Query Execution Metrics
The Query Execution Metrics panel displays the following set of the metrics.
Metric Type | Metric Name | Description |
---|---|---|
Task | Committed Heap Bytes | The maximum amount of memory (in bytes) that can be used for memory management. |
CPU Milliseconds | The CPU time (in ms). | |
GC Time | Time spent by the JVM in garbage collection while executing a query. | |
Input Records Processed | The number of input records processed. | |
Merge Phase Time | The time taken to merge a query phase. | |
Merged Map Outputs | The number of map outputs that were merged. | |
Output Bytes | The number of output bytes written to a file format while executing the query at a given time. | |
Output Records | The number of output records. | |
Physical Memory Bytes | The amount of physical memory the query uses. | |
Shuffle Bytes To Disk | The number of shuffle records written to disk. | |
Shuffle Bytes To Mem | The number of shuffle records written to memory. | |
Shuffle Bytes | The number of shuffle bytes the query uses. | |
Shuffle Phase Time | The time taken to shuffle a query phase. | |
Spilled Records | The number of spilled records. | |
Virtual Memory Bytes | The amount of virtual memory used by queries. | |
File System Metrics | HDFS Bytes Written | The number of HDFS bytes written to the query executor. |
File Bytes Written | The number of file bytes written to the query executor. | |
HDFS Bytes Read | The number of HDFS bytes read. | |
File Bytes Read | The number of file bytes read. | |
DAG Metrics | Total Launched Tasks | The number of tasks launched in DAG. |
Rack Local Tasks | The number of tasks that are local to the rack. | |
Data Local Tasks | The number of tasks that are local to the data. | |
# of Succeeded Tasks | The number of tasks that completed successfully. | |
Application Master Cpu Time | The time taken by the CPU in application master. | |
Application Master GC Time | The time taken by the GC in the application master. | |
HIVE Metrics | Hive Files Created | The number of HIVE files that were created. |
Query DAG and Plan
The panel displays the distribution of query logic in the form of a DAG and a physical execution plan.
DAG
The Direct Acyclic Graph (DAG) is an execution graph that displays a flow diagram of the compiled Hive SQL queries. This graph is a work scheduling graph with finite elements connected in edges and vertices. The order of execution of the jobs in DAG is specified by the directions of the edges in the graph.
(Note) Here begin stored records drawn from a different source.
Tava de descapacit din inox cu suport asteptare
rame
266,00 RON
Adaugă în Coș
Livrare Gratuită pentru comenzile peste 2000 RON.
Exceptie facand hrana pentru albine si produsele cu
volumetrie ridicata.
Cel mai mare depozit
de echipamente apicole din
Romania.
The graph is acyclic as it has no loops or cycles.
The following image displays an example for a DAG. Click to

The DAG displays a list of nodes. Each node can either be a Map node or a Reducer node. you can find information like the node which has the maximum input record, node that has the maximum output record, the slowest node, if a specific node is vectorized or not, and so on. You can also find counter information for specific vertices. Furthermore, you can also get information if an edge connecting two nodes is a simple edge.

You can find the information on inner tree by clicking the node.

You can navigate to a specific node in the DAG plan from the Post Query Execution Stats table by clicking a Vertex ID. the selected node is highlighted for some time.

Plan
Plan is a logical representation of how Spark executes the query, where a query is broken into different logical plans.